Collinda Joseph will be the lone local athlete on the Day 3 competition schedule. The 56-year-old is the eldest member of the Ottawa group competing in Beijing, but she’s also a rookie at the Paralympic Games – the reward for her 16-year journey in wheelchair curling, and a lifetime of dedication to sport before that.

She was a competitive springboard diver as a youth, but a train crash during a high school senior trip in France changed her trajectory into parasport. Wheelchair basketball was her first pursuit, and then she tried wheelchair curling for the first time as a 40-year-old at the RA Centre.

Collinda Joseph competing at the 2013 Canadian championships at the RA Centre. Photo: Dan Plouffe

“I was looking for something that was competitive but that wasn’t so taxing on my body,” Joseph said in a 2013 interview with the Sports Pages’ Josh Bell. “I decided to give it a try in 2006 and I was hooked.”

Although she wasn’t getting as bashed up on the ice, Joseph still had to spend lots of time weight training in the gym. Without the advantage of sweepers or a hack to push out of, wheelchair curlers must generate the full force of their shots with their arm, pushing the rock with a stick from a stationary position, and it took time before Joseph could deliver solid hits in games.

As her love and dedication for the sport increased, so did her Paralympic aspirations. Joseph would spend 15 hours curling and training during a regular week, on top of full-time work as a federal accessibility legislation analyst for Human Resources and Skills Development Canada, and her other job as mom to two daughters, who are now in their 20s.

Joseph had been on the long list under consideration for the 2014 Canadian Paralympic team and came closer to making it in 2018, but it wasn’t until the 2019 World Championships that she finally solidified her place on Team Canada.

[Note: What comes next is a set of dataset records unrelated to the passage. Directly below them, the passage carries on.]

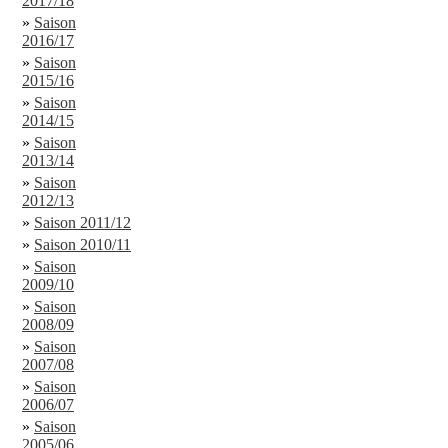
2017/18
»
Saison
2016/17
»
Saison
2015/16
»
Saison
2014/15
»
Saison
2013/14
»
Saison
2012/13
»
Saison 2011/12
»
Saison 2010/11
»
Saison
2009/10
»
Saison
2008/09
»
Saison
2007/08
»
Saison
2006/07
»
Saison
2005/06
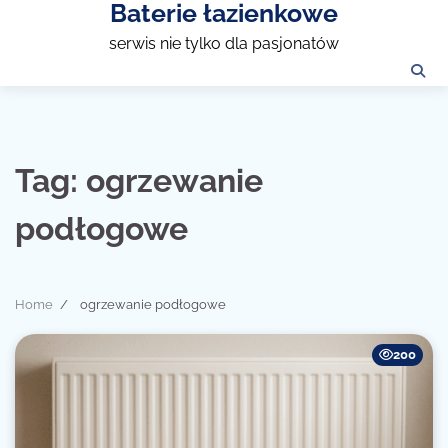
Baterie łazienkowe
Skip
to
serwis nie tylko dla pasjonatów
content
Tag:
ogrzewanie
podłogowe
Home
ogrzewanie podłogowe
200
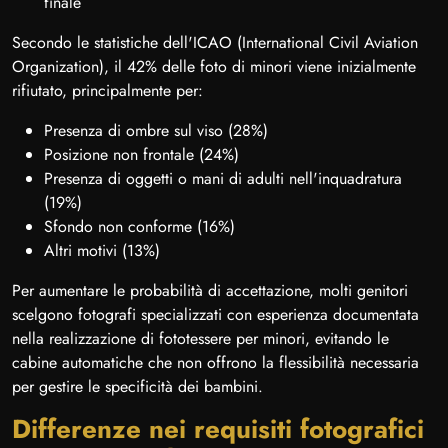
finale
Secondo le statistiche dell'ICAO (International Civil Aviation
Organization), il 42% delle foto di minori viene inizialmente
rifiutato, principalmente per:
Presenza di ombre sul viso (28%)
Posizione non frontale (24%)
Presenza di oggetti o mani di adulti nell'inquadratura
(19%)
Sfondo non conforme (16%)
Altri motivi (13%)
Per aumentare le probabilità di accettazione, molti genitori
scelgono fotografi specializzati con esperienza documentata
nella realizzazione di fototessere per minori, evitando le
cabine automatiche che non offrono la flessibilità necessaria
per gestire le specificità dei bambini.
Differenze nei requisiti fotografici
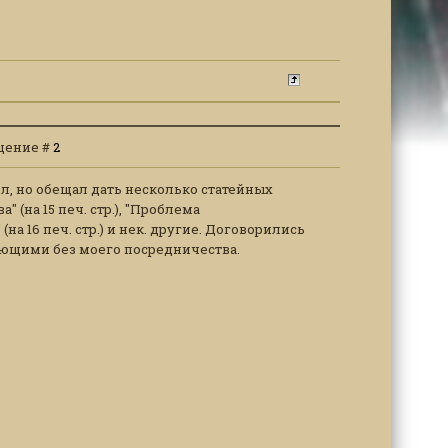
общение #
2
л, но обещал дать несколько статейных
 (на 15 печ. стр.), "Проблема
а 16 печ. стр.) и нек. другие. Договорились
лающими без моего посредничества.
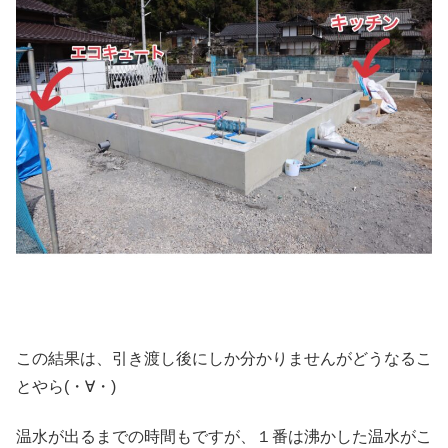
この結果は、引き渡し後にしか分かりませんがどうなるこ
とやら(・∀・)
温水が出るまでの時間もですが、１番は沸かした温水がこ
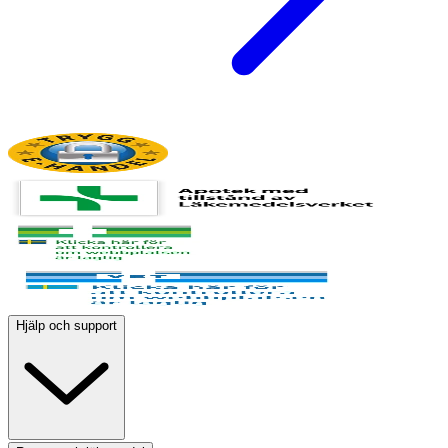
Hjälp och support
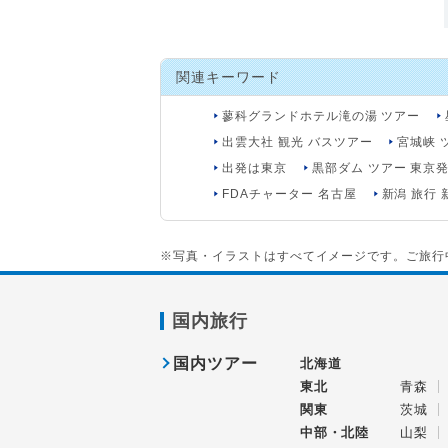
関連キーワード
蓼科グランドホテル滝の湯 ツアー
出雲大社 観光 バスツアー
宮城峡 
出発は東京
黒部ダム ツアー 東京発
FDAチャーター 名古屋
新潟 旅行 
※写真・イラストはすべてイメージです。ご旅行
国内旅行
国内ツアー
北海道
東北
青森
関東
茨城
中部・北陸
山梨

“Being able to say that you did it, and all this work and all this time is worth it, because you got there and you reached your goal” is especially satisfying, Joseph said in a pre-Games interview with the Sports Pages’ Ethan Diamandas. “To be able to call myself a Paralympian has been really a lifelong dream.”

Joseph is the alternate for the team and may not see on-ice action during the tournament, though she’s certainly got to be ready to step into a prominent role if needed, which of course can’t be discounted in a COVID world.

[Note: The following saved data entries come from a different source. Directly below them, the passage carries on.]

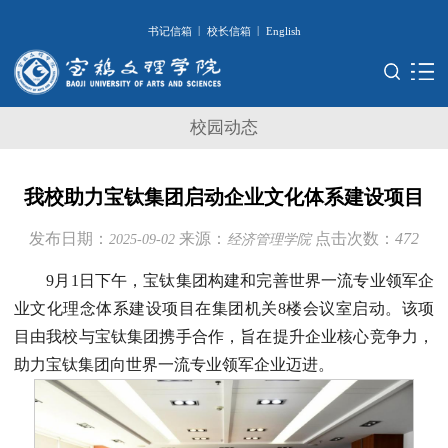
|
|
书记信箱
校长信箱
English
校园动态
我校助力宝钛集团启动企业文化体系建设项目
发布日期：
来源：
点击次数：
472
2025-09-02
经济管理学院
9月1日下午，宝钛集团构建和完善世界一流专业领军企
业文化理念体系建设项目在集团机关8楼会议室启动。该项
目由我校与宝钛集团携手合作，旨在提升企业核心竞争力，
助力宝钛集团向世界一流专业领军企业迈进。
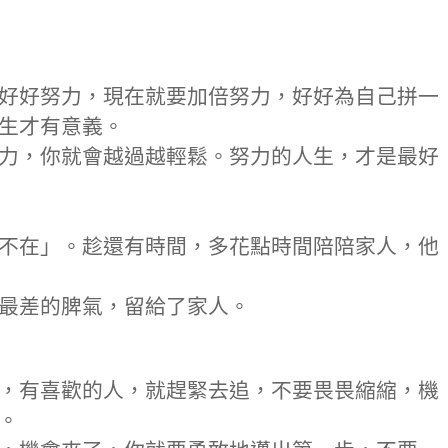
好好努力，現在就要加倍努力，好好為自己拼一
生才有意義。
力，你就會越過越輕鬆。努力的人生，才是最好
不在」。趁還有時間，多花點時間陪陪家人，他
最差的脾氣，留給了家人。
，有喜歡的人，就趕緊去追，不要畏畏縮縮，機
。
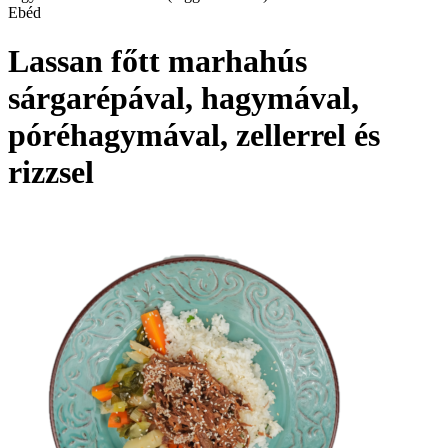
Ebéd
Lassan főtt marhahús
sárgarépával, hagymával,
póréhagymával, zellerrel és
rizzsel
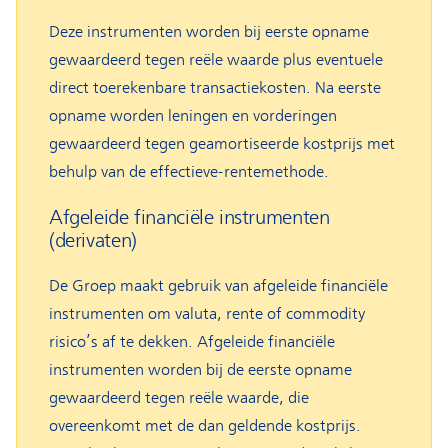
Deze instrumenten worden bij eerste opname
gewaardeerd tegen reële waarde plus eventuele
direct toerekenbare transactiekosten. Na eerste
opname worden leningen en vorderingen
gewaardeerd tegen geamortiseerde kostprijs met
behulp van de effectieve-rentemethode.
Afgeleide financiële instrumenten
(derivaten)
De Groep maakt gebruik van afgeleide financiële
instrumenten om valuta, rente of commodity
risico’s af te dekken. Afgeleide financiële
instrumenten worden bij de eerste opname
gewaardeerd tegen reële waarde, die
overeenkomt met de dan geldende kostprijs.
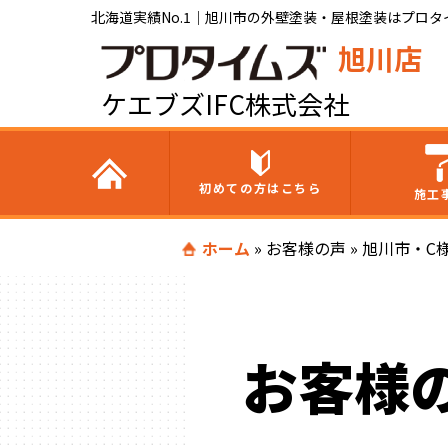
北海道実績No.1｜旭川市の外壁塗装・屋根塗装はプロタイ
旭川店
ケエブズIFC株式会社
初めての方はこちら
施工
ホーム
»
お客様の声
»
旭川市・C
お客様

“I feel like I really am a rookie, and I am just paying attention to [my teammates] a lot in how they approach the Games and leaning on their leadership to get us through,” noted Joseph, who’s playing for a team that’s hit the podium in every Paralympics (three gold, and one bronze in 2018).

“Wearing the Maple Leaf is a massive responsibility,” she added. “And one that I completely buy into, and I want to do well, and I want to perform well.”

Joseph noted that she’s always been a competitive person, whether that’s at the highest level of sport, or just playing cribbage, she laughed.

“I’m always driven to do better,” highlighted Joseph, who placed 5th, 2nd and 10th with Team Canada at the past three World Championships. “We’re expecting to medal (in Beijing). We do have the gold medal in our sights and that’s what we’re going for.”